SUPPLIED PASSAGE –
◆ ◆ ◆ ◆
Iraq: Avoiding The Killing Fields II
Posted by Suzanne Nossel

As the calls for US withdrawal from Iraq grow ever louder, both boosters and opponents of American disengagement are kept up at night by a common fear:  that the departure of American troops will eliminate the one thing standing in the way of Iraq’s descent into chaos and slaughter of a magnitude that could make the last few years look calm by comparison.

Some Iraqi politicians argue passionately that as bad as things are in their country, they would be far worse without the Americans on patrol.

Even those who want the US military out acknowledge grave risks to the human rights, security and welfare of the Iraqi population after withdrawal.  Presidential candidate John Edwards is among the most outspoken in the 2008 race about the need for pullback on a tight timetable, but he too calls for a “plan” to prevent genocide after the US goes.

The prospect of even wider ethnic killings, terrorist attacks, and abuses of civilians by militias and insurgents is of grave concern no matter where you sit.  For the Bush Administration and other  proponents of the war, the idea that the Iraq adventure could end in mass slaughter is the ultimate indictment of their flawed policies.   For opponents of the war who decry the bloodshed and disruption that it has caused, a stance that culminates in untrammeled civilian killings and human rights abuses is unconscionable.
◆ ◆ ◆ ◆
WHAT TO DO –
1. In the post on US withdrawal from Iraq, condense the paragraph beginning "The prospect of even wider ethnic killings" into a short bulleted list that keeps its main points.
2. Reproduce the stretch of the post on US withdrawal from Iraq from "Even those who" through "the US goes.", word for word.
◆ ◆ ◆ ◆
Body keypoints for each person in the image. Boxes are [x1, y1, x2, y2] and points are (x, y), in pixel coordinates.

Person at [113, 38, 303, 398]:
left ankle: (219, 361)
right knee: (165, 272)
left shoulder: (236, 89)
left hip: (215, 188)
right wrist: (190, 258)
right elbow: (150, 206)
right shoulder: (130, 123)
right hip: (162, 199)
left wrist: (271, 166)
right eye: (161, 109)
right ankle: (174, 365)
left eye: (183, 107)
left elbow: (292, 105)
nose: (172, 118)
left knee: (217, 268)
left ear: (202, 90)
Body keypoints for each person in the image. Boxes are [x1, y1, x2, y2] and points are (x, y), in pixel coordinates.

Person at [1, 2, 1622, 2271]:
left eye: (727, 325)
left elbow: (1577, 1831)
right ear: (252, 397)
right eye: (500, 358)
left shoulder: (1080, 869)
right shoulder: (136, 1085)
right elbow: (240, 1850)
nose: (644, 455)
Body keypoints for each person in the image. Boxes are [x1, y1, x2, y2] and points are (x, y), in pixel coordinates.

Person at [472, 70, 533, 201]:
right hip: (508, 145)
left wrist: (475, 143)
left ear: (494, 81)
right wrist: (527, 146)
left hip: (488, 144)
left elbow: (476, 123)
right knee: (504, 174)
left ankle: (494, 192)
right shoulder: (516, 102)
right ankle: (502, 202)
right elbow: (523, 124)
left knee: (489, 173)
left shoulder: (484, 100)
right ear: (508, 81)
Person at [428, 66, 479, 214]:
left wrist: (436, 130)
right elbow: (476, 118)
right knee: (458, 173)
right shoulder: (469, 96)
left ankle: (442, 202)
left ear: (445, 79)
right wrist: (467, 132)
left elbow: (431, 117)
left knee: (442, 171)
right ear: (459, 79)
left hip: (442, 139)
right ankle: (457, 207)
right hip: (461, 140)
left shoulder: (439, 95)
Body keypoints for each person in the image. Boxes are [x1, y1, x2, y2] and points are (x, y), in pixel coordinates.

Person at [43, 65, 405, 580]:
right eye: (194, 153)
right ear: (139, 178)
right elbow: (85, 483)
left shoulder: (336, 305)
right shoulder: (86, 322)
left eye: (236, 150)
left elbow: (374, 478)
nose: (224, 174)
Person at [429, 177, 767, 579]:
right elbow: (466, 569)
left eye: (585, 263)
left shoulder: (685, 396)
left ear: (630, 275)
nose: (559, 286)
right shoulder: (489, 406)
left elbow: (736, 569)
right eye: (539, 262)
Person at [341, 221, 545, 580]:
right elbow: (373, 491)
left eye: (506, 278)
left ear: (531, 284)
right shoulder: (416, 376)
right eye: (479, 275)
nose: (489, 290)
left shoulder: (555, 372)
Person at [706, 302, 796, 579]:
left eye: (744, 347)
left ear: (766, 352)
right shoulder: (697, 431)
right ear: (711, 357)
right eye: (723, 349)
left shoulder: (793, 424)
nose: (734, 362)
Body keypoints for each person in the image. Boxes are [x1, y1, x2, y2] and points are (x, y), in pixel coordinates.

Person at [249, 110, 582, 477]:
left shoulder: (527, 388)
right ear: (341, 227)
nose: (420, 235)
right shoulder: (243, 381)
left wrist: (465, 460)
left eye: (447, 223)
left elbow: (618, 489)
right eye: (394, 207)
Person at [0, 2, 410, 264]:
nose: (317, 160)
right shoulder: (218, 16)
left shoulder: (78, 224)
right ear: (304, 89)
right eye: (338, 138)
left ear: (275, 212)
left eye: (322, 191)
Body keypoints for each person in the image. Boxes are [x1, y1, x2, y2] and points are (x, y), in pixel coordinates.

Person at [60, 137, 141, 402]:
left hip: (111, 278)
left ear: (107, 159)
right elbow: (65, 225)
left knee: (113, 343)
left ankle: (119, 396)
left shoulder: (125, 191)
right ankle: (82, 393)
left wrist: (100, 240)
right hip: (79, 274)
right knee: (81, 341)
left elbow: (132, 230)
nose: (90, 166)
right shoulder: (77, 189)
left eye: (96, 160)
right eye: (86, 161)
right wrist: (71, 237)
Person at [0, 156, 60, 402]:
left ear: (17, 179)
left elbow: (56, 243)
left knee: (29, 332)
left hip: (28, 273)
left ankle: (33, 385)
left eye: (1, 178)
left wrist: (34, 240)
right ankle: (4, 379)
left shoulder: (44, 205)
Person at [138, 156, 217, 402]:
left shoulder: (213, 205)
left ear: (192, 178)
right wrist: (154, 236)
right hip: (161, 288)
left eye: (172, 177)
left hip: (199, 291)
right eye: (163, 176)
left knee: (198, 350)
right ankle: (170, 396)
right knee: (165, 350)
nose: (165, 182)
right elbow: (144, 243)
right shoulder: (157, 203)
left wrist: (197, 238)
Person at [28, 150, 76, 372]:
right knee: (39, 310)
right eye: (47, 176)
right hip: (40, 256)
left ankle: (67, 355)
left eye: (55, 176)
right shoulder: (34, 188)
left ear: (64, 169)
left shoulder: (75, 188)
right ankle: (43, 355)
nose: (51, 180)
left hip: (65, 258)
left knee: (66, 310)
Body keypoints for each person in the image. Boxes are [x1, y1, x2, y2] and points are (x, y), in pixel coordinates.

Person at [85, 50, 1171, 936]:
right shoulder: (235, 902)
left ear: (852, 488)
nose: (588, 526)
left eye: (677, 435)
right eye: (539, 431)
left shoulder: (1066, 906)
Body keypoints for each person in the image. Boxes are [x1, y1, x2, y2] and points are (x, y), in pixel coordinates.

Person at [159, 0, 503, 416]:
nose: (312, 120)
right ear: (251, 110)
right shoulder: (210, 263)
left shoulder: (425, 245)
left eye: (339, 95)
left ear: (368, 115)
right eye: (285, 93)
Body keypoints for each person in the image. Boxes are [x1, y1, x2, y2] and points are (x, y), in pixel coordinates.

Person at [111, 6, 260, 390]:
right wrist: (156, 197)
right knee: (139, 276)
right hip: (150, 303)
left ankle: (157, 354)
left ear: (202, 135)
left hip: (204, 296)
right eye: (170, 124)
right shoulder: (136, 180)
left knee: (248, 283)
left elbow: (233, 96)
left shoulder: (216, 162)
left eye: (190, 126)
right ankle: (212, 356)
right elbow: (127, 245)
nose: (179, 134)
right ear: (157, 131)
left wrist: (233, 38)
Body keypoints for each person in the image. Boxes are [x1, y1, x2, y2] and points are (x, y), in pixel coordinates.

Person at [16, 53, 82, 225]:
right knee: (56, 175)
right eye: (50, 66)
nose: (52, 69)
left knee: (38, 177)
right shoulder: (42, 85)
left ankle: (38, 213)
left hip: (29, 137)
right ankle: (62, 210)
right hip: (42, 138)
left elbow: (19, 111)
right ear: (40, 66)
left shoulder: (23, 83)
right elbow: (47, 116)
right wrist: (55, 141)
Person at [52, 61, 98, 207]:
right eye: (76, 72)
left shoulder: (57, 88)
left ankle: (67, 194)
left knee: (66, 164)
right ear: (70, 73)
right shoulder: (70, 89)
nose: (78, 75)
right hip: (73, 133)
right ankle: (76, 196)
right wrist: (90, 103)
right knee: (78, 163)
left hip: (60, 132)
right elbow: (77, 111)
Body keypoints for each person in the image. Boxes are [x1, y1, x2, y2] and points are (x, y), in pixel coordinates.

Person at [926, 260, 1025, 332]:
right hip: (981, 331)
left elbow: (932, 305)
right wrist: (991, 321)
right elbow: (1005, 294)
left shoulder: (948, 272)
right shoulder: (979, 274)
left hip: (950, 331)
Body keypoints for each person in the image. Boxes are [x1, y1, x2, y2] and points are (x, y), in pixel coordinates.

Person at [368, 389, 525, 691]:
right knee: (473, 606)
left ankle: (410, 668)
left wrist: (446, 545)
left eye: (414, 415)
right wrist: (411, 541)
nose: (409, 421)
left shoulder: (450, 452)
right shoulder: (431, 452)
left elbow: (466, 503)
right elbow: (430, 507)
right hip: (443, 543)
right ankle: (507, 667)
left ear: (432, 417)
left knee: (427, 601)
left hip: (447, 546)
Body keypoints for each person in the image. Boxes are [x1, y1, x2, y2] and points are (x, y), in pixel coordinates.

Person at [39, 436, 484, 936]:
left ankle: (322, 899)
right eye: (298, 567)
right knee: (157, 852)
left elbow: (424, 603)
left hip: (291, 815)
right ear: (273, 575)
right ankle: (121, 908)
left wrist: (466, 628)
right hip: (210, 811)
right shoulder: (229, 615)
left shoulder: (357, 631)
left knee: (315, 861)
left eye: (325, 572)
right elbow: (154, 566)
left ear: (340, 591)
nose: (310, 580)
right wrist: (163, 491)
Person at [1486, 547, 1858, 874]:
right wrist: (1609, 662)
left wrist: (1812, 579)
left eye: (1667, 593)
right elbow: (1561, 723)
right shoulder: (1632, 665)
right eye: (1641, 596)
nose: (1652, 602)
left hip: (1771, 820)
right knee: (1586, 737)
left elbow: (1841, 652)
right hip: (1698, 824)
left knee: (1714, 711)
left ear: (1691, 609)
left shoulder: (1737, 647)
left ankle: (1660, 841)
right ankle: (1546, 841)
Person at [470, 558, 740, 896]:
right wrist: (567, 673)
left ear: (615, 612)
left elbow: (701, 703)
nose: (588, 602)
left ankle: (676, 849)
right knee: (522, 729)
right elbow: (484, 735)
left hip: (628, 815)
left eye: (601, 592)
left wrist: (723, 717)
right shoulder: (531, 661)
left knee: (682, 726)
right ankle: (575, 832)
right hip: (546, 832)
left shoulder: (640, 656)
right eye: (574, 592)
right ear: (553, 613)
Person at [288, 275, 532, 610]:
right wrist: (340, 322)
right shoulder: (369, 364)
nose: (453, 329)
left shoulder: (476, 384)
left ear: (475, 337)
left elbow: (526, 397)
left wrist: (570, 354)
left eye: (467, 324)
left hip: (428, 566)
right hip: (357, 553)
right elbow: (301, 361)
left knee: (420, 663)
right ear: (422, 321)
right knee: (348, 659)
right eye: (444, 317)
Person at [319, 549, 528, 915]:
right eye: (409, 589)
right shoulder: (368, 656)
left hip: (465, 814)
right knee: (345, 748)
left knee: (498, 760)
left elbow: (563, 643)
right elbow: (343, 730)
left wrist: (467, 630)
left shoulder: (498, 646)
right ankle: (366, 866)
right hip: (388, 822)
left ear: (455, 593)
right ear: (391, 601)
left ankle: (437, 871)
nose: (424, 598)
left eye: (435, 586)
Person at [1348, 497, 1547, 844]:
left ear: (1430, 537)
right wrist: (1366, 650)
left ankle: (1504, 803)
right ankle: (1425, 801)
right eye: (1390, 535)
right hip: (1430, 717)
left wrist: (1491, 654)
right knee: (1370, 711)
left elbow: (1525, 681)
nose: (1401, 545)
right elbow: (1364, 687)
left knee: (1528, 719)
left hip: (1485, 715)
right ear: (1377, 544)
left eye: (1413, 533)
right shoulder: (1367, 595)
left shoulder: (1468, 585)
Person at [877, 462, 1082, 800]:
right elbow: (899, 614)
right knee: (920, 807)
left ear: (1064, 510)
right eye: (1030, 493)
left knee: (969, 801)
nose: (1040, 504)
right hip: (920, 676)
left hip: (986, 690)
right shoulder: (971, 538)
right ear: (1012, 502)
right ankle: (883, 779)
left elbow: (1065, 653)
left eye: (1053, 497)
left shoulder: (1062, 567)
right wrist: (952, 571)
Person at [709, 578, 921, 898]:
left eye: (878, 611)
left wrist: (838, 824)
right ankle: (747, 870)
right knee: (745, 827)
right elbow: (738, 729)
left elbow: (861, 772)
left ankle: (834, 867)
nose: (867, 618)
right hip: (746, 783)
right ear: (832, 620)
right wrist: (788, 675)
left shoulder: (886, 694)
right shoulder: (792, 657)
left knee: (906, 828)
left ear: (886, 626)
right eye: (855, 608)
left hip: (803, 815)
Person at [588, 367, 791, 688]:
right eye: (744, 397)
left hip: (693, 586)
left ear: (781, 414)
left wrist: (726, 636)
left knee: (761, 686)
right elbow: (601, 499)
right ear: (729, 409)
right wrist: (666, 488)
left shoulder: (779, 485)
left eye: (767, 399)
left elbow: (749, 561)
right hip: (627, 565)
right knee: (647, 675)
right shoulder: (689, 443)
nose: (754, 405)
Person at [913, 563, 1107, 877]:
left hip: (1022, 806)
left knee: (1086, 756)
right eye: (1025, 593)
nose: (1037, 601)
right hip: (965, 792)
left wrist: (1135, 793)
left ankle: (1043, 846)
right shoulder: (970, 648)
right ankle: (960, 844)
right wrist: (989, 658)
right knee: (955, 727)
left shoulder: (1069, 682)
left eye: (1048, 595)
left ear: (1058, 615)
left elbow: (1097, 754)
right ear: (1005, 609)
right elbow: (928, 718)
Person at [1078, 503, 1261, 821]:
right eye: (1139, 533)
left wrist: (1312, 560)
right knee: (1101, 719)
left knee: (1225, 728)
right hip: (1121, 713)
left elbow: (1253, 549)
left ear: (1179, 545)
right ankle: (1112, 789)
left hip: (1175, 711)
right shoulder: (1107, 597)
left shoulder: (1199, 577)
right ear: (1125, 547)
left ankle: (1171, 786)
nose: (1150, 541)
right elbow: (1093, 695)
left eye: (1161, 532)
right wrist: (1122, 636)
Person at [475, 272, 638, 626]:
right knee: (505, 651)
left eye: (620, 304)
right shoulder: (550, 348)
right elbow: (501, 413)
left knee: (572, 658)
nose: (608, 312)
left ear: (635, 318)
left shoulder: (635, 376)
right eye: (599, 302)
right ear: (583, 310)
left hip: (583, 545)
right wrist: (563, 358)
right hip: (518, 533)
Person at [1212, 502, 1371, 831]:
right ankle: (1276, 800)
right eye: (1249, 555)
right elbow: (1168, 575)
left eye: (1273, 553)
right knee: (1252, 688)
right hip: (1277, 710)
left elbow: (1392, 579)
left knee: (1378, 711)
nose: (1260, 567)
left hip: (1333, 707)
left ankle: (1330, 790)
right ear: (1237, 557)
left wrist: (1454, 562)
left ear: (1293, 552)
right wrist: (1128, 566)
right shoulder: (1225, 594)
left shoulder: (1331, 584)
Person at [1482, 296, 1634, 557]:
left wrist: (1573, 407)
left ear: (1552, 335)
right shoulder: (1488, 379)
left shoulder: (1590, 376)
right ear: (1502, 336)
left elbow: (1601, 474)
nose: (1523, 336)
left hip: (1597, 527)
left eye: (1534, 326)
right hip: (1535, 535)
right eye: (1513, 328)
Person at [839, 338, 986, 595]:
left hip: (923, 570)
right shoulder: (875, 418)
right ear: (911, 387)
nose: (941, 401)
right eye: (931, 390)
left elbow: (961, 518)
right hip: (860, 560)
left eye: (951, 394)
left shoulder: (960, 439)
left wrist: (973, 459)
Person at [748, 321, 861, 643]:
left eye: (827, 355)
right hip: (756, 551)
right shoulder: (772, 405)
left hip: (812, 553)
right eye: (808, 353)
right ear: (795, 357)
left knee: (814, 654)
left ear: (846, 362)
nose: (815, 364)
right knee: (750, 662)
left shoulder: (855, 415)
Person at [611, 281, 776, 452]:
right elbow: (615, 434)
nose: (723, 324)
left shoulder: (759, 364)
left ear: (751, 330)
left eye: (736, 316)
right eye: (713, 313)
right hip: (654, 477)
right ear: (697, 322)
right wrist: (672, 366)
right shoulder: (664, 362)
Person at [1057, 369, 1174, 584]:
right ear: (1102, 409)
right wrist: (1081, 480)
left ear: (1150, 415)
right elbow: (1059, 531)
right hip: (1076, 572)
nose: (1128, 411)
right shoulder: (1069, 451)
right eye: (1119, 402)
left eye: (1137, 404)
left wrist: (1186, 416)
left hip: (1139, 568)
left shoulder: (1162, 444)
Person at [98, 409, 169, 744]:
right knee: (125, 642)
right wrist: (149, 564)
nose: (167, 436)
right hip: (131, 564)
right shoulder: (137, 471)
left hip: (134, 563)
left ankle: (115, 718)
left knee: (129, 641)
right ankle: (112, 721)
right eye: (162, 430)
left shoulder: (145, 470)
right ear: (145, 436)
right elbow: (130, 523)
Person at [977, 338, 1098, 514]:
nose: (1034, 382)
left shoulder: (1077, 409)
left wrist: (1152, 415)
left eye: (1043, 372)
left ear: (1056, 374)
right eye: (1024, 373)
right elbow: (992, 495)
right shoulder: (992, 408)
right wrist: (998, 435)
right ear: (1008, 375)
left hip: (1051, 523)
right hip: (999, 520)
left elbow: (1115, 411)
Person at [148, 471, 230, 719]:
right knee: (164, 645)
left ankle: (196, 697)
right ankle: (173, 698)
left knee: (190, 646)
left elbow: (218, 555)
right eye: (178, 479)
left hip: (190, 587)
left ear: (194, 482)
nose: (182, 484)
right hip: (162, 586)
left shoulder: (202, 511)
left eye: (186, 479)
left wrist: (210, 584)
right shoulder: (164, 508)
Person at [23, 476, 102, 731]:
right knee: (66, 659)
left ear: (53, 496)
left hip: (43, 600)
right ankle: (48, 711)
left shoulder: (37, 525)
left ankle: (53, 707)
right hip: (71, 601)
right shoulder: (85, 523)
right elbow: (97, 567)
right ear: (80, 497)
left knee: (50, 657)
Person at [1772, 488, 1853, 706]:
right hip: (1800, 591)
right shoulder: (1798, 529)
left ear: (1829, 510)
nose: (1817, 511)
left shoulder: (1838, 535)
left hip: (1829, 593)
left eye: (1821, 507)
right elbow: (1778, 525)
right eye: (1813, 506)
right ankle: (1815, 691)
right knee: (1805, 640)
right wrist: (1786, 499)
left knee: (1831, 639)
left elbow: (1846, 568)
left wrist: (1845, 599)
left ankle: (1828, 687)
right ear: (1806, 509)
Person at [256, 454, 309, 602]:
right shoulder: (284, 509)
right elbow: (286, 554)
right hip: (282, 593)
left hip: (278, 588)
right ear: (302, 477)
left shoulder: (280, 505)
◆ ◆ ◆ ◆
ANSWERS BY ITEM NUMBER –
1.
- Wider ethnic killings, terrorist attacks, and militia and insurgent abuses of civilians worry people on every side.
- For the Bush Administration and other war supporters, mass slaughter at the end would be the ultimate indictment of their flawed policies.
- For war opponents who condemn its bloodshed and disruption, a position that ends in unchecked civilian killings and human rights abuses is unconscionable.

2.
Even those who want the US military out acknowledge grave risks to the human rights, security and welfare of the Iraqi population after withdrawal.  Presidential candidate John Edwards is among the most outspoken in the 2008 race about the need for pullback on a tight timetable, but he too calls for a “plan” to prevent genocide after the US goes.